If you’re feeling isolated at Sacromonte, the hotel is doing its job. Set on 250 acres in Uruguay’s Sierra de Carapé, it’s a place where sheep are tailed by gauchos and cell phones rarely catch a signal. Which is precisely the point. Peruvian businessman Edmond Borit teamed up with architects from Montevideo’s MAPA to design this dream getaway, a coalescence of great wine and enchanting nature. The vineyard came first, followed by a series of 645-square-foot modular cabins (dubbed “shelters”) that disappear into the landscape, their mirror-clad façades a reflection of the surrounding cliffs and grassland. The property is still a work in progress: Four shelters were unveiled in late 2018, and eight more will follow in 2020.
Sacromonte is located in Maldonado, about 90 minutes west of Montevideo’s Carrasco International Airport. Renting a car is essential, as you’ll want to explore the local wineries and olive oil producers, as well as sleepy towns like Pueblo Edén, home to the charming Capilla San Isidro Labrador church and sweets shop La Casita de Chocolate. Winsome José Ignacio beach is just 45 minutes south, while celebuchef Francis Mallmann’s natty-rustic Restaurante Garzon is 80 minutes west.
Room to Book
It varies by the season. In winter, book the Lake shelter to see frost blanketing the lower fields and mist rising off the water. In fall, the Vineyard shelter offers a front-row seat for leaf peeping, with the grapevines putting on a stunner of a show. Each cabin is decorated with cow skin rugs and leather butterfly chairs. Floor-to-ceiling windows showcase 180-degree views, so keep your eyes peeled for wildlife like boars, foxes, armadillos and gray brocket deer.
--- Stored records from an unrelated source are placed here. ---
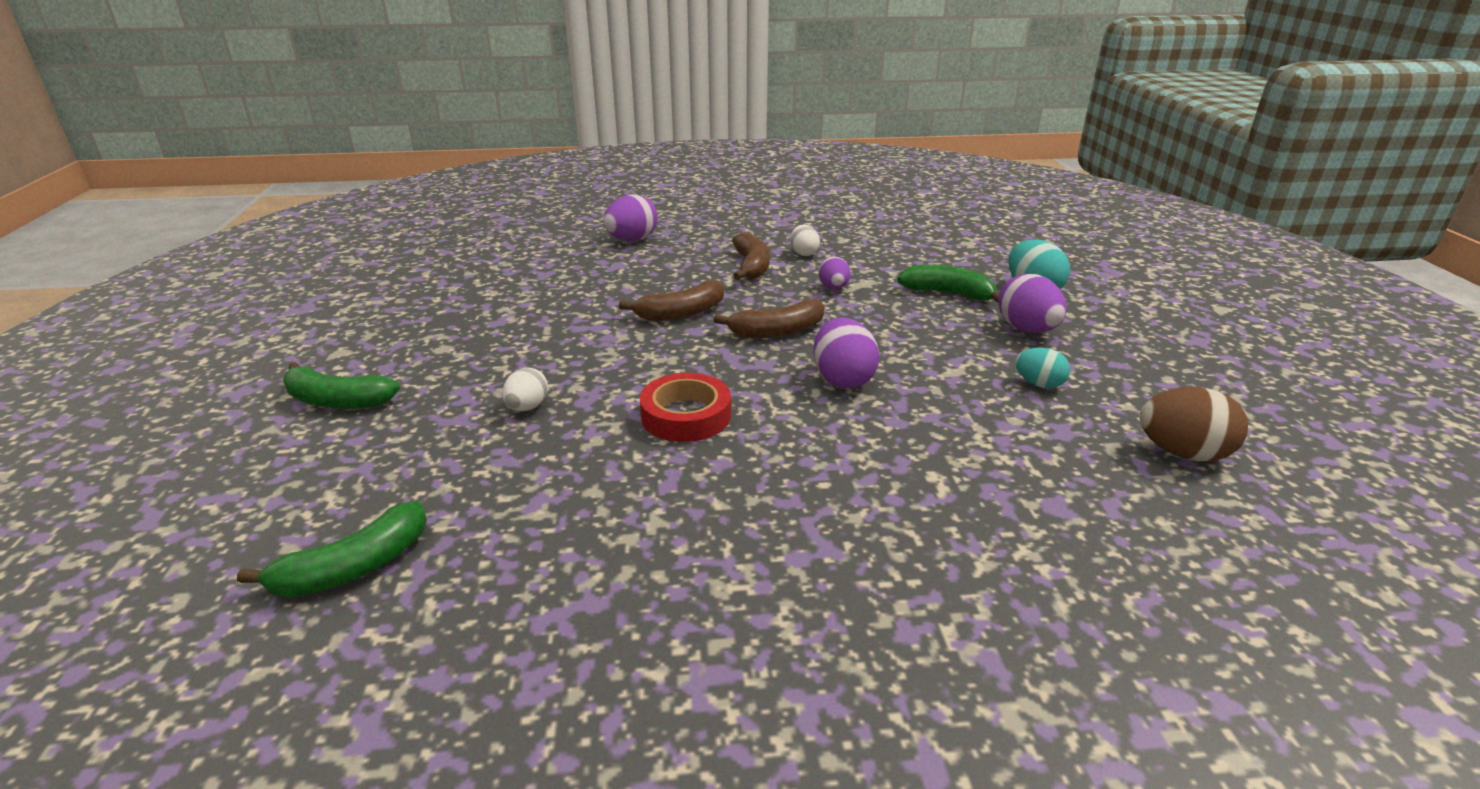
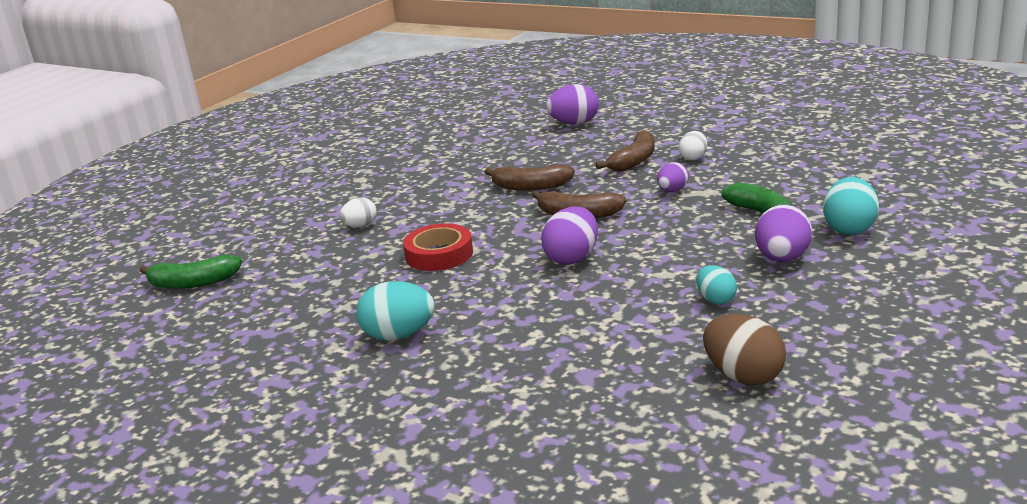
camera: 40 degrees right, 5 degrees down
green banana [283,362,400,409] -> none
none -> turquoise egg [356,281,435,341]

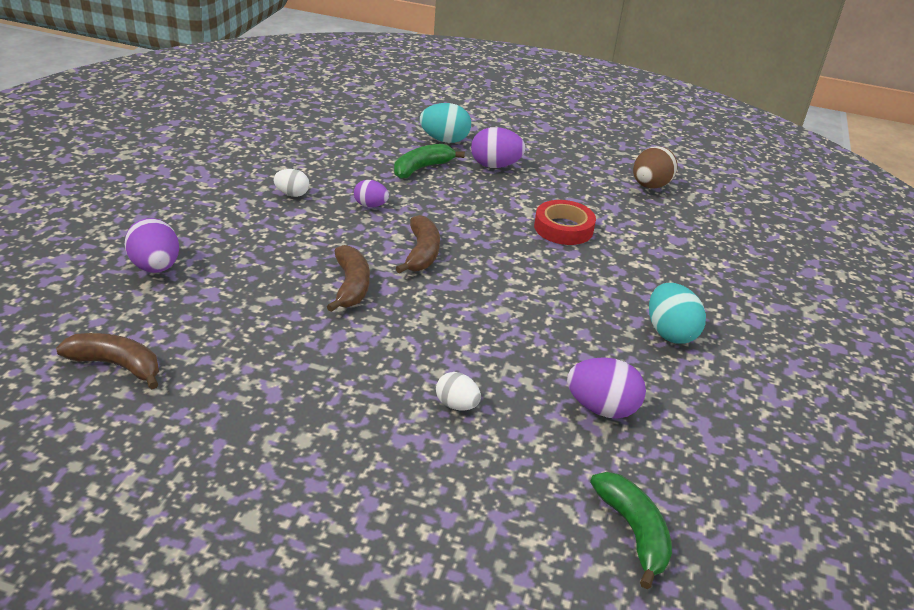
camera: 110 degrees left, 10 degrees up
red tape [403,223,473,271] -> red tape moved to [534,200,596,245]
purple egg [541,207,598,265] -> purple egg moved to [567,357,646,419]
brown banana [596,130,655,172] -> brown banana moved to [56,333,159,389]
turquoise egg [696,265,737,304] -> none

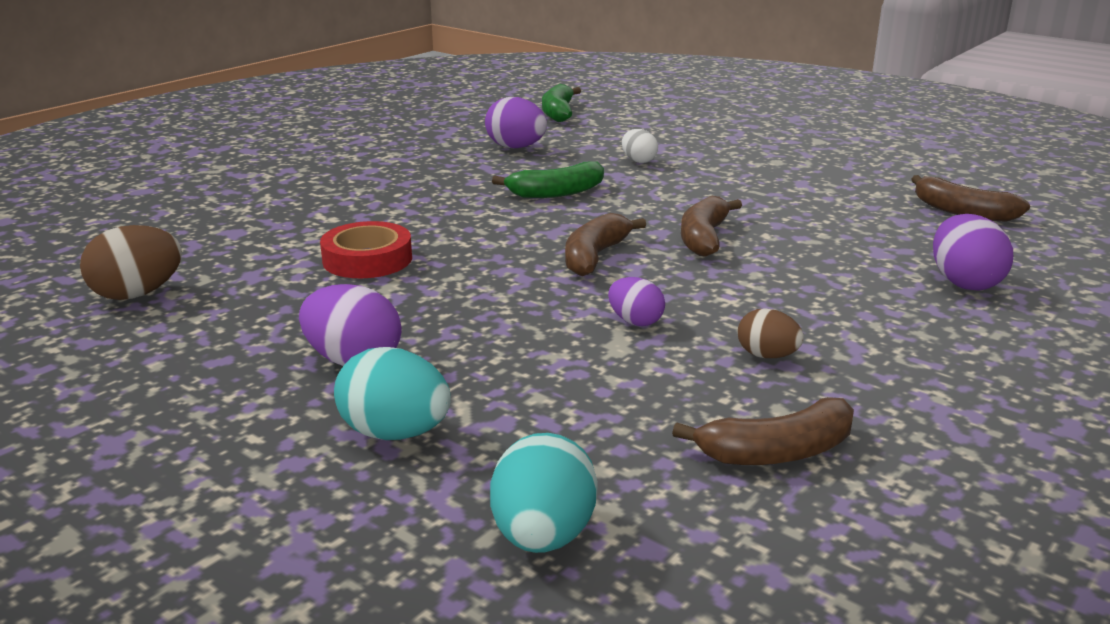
camera: 155 degrees left, 10 degrees down
white egg [273,169,309,197] -> brown egg [738,308,804,358]
green banana [394,144,465,179] -> green banana moved to [492,161,604,198]
turquoise egg [649,283,706,344] -> turquoise egg moved to [490,433,598,553]
none -> brown banana [672,397,854,465]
So-called “landscape amplifiers” dot the rolling hills. Visit the open-air A-frame chapel at the edge of the vineyard or follow a rugged walking trail to a trio of oversize kaleidoscopes. Peer inside to see the sweep of nature shattered and reflected back. And a great table that can seat 50 crafted from a single piece of timber and set upon marble blocks from a nearby quarry tempts you to arrange a private outdoor dinner with Mother Nature as the guest of honor.
Good to Know
Sacromonte is an epic destination for oenophiles: The 12-acre vineyard and artisanal winery releases limited-edition bottles of tannat (the flagship grape of Uruguay) and Bordeaux-type blends of marselan, merlot, syrah, cabernet sauvignon and cabernet franc with vines imported from French nurseries. (The grapes have taken beautifully to the north-facing cliffs and mineral-rich soil.) Book a formal wine tasting at the great table or pop open a bottle in the privacy of your shelter and do your sipping under a blanket of stars.
Q+A with Andrés Gobba
Founding Partner and Director, MAPA
How do you choose building materials that enhance the natural landscape?
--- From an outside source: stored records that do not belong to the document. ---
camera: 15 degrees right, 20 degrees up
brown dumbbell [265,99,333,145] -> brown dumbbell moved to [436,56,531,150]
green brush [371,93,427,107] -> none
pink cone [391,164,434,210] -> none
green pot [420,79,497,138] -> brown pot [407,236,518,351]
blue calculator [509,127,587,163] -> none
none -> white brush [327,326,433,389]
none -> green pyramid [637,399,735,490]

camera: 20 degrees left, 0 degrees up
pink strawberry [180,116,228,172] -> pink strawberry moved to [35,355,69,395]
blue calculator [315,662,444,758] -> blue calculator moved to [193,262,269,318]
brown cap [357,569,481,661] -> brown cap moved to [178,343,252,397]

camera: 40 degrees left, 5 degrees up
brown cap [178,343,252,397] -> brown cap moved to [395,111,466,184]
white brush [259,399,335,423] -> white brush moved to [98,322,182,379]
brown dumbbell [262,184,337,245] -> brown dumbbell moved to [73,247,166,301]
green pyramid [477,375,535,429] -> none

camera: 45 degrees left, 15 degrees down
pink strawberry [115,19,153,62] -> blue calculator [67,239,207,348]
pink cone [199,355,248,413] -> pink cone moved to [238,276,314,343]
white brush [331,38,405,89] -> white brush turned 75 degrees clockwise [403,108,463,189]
A remote landscape pushes your limits because you don’t have the same resources you would in a city. That is why we opted for prefabrication. The shelters were built in a factory in Montevideo and transported to the site for mounting. The chapel, kaleidoscopes and great table were prefabricated at a factory in Portugal, shipped overseas and mounted here in one day. In terms of sustainable materials, we use a lot of cross-laminated timber; it’s a super material and certified carbon eater.
What’s your favorite part of the property?
Nights in the shelters are amazing because you feel like you’re camping — you can actually see the stars, you know? At the same time, you’re in a comfortable and safe place. It gives you a sense of being outdoors while inside.
What are your travel essentials?
I have a passion for pens and notebooks, so I always carry a black Moleskine and a good fountain pen. The last one I loved was a brass pen from Kaweco. The brass develops a nice patina over time, which happens in architecture as well.